By the time The Veil of the Temple premiered in 2003, Tavener had created a rigid structure that could bear the weight of his musical ideas about spiritual enlightenment and pan-religious communion. The work is divided into eight cycles, inspired by the prayer wheels used in Buddhist recitation. Each cycle is in a different, higher key than the last, so that the music has ascended a full octave by the time it reaches the end.

A Guide to the Cycles
Cycles II through VI start with a ‘Primordial Call’ heralded by sustained notes on a large gong, marking the entry into the new key. Tavener is referencing the Byzantine system of eight tones, each representing a different spiritual state.
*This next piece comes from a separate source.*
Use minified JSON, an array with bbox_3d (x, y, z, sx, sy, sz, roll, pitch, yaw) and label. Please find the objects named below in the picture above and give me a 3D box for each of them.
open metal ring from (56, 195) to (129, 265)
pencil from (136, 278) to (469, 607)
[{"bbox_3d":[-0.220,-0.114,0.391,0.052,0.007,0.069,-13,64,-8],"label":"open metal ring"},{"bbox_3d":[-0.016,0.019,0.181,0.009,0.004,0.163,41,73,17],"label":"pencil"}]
The first seven cycles all include a soprano solo as well as some material from the Kyrie, the Christian liturgical prayer that sees the believer call upon God to show mercy. Musical themes recur and are developed as the piece continues, culminating in some of its most popular and memorable moments, such as Cycle II: V. Holy Mary and Cycle VII: VII Mother of God. The latter, coming as it does after many hours of musical and emotional build-up, can be a moment of great catharsis for musicians and listeners alike. Its dissonances and suspended chords speak to the tension at the heart of Tavener's great project of spiritual unity.
Its dissonances and suspended chords speak to the tension at the heart of Tavener's great project of spiritual unity.
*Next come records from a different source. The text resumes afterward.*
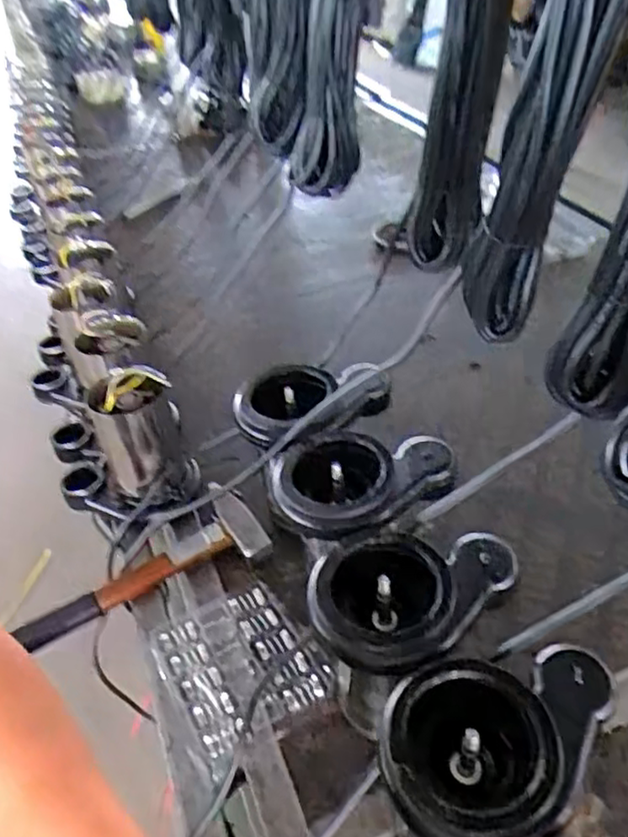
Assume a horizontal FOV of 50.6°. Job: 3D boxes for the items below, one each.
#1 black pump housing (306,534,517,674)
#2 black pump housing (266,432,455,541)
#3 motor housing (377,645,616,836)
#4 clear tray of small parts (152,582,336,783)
[{"bbox_3d":[0.082,0.154,0.538,0.168,0.057,0.114,-5,41,1],"label":"black pump housing"},{"bbox_3d":[0.041,0.069,0.627,0.174,0.046,0.121,-1,41,5],"label":"black pump housing"},{"bbox_3d":[0.125,0.223,0.451,0.171,0.055,0.117,-21,43,-17],"label":"motor housing"},{"bbox_3d":[-0.074,0.244,0.663,0.138,0.017,0.156,-26,45,-21],"label":"clear tray of small parts"}]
International Understanding
Tavener's Orthodox faith and his interest in the points of communication between different religions are fundamental to The Veil of the Temple. The work is sung in five languages: English, Aramaic, Church Slavonic, Greek and Sanskrit. It also incorporates harmonic elements from different musical traditions, so that at times we hear simple chorale-style harmonies reminiscent of Johann Sebastian Bach, and at others, melodies and intervals inspired by Sufi, Islamic, Jewish or Buddhist traditions. The words show evidence of similar borrowings. Cycle I opens with a setting for solo soprano of a devotional text by the thirteenth-century Sufi mystic Rumi, and there are verses from the Gospel of St John woven into each of the first seven cycles. Cycle VIII emphasises the removal of the ‘veils’ that separate religions and ideologies from understanding one another.
'A Journey Towards God'
The Veil of the Temple ends in the same way that T.S. Eliot's The Waste Land does, with the repeated Sanskrit word ‘shantih, shantih, shantih’. This is an invocation of peace, especially inner peace. Except the ending of The Veil of the Temple is not particularly peaceful; the words are chanted in an energetic, almost martial way by male voices while the higher parts twine a mysterious countermelody around it. There is no obvious resolution, either; no grand and final chord. The chants of ‘Shantih’ simply fade away, which I have always taken to be Tavener's last word on the human condition — we try for peace, and our trying continues. He once described The Veil of the Temple as ‘a journey towards God’. Its Ancient Greek subtitle, te telos, means ‘end’ but also ‘beginning’. The journey is still in progress.